Friday, March 10, 2017

The Arabian Nights in the English Popular Press and the Heterogenization of Nationhood




Rasoul Aliakbari's new article "The Arabian Nights in the English Popular Press and the Heterogenization of Nationhood: A Print Cultural Approach to Benedict Anderson’s Imagined Communities" explores nation-building via Anderson, Edward William Lane, the popular press and The 1001 Nights.

It's a great read and fills some much-needed gaps in terms of popular renditions of the Nights and their relationship with understandings of nation.

If you have academic access you can read it here at Canadian Review of Comparative Literature -

https://muse.jhu.edu/article/632227

Rasoul Aliakbari is a graduate student at The University of Alberta in Comparative Literature.
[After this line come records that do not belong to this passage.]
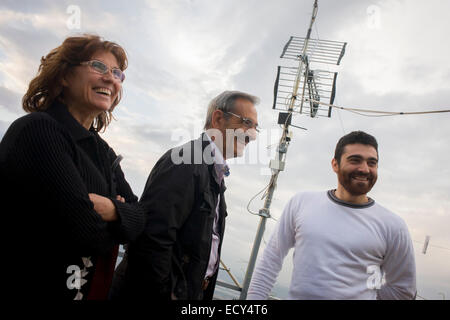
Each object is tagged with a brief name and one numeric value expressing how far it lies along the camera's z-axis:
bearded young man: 1.89
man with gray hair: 1.53
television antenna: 5.89
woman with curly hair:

I've pasted the abstract/overview below -

I. Aims and Scope

This article investigates the popular print culture of the Arabian Nights1 in nineteenth-century England in order to challenge Benedict Anderson’s standpoints on modern nation-building in his now-classic Imagined Communities. There is a growing body of research on the Nights, its sources, its literary character, its cultural significance, its translations, its adaptations, and its continuing popularity in contemporary cultures throughout the world. Ulrich Marzolph’s website provides an extensive list of representative scholarship on various aspects of the Nights in its various pre-modern, modern, and contemporary contexts (The Arabian Nights Bibliography). However, reviewing the literature of the Nights on his website and elsewhere, one notices a relative lack of scholarship on the uses of print editions of the Nights to converse with theories of print capitalism and modern nation-building. Responding to this lacuna, this article mainly aims to investigate publications of the Nights for lower-class readers in nineteenth-century England, in order to offer a heterogenized picture of the formation of modern English nationhood.2 In particular, I will explore the print circumstances of Edward Lane’s translation of the Nights as well as some reproductions of, and responses to, the Nights in nineteenth-century British cheap popular periodicals, to develop a critical dialogue with Anderson.3 This dialogue includes revisiting, challenging, and complicating some dimensions of Anderson’s discourses on print capitalism, the formation of the modern nation as an imagined community, and official nationalism. By examining the uses of the Nights for and among British lower classes and the expanding bourgeois readership of the time, I will demonstrate that, unlike Anderson’s conception of nationhood as homogeneous, steady, and solid, the formation of modern English nationhood is heterogeneous, porous, borderly, and conditioned at the intersection of social classes and the oriental literariness of the Nights. In other words, rather than arguing for the impact of the Nights on European literary modernity or nation-building, this essay seeks to demonstrate some of the uses of this tale collection in the English enterprise of nation-building, including the dissemination of ‘wholesome’ reading matter and the establishment of British sovereignty over lower-class and mass readership in England during the nineteenth century.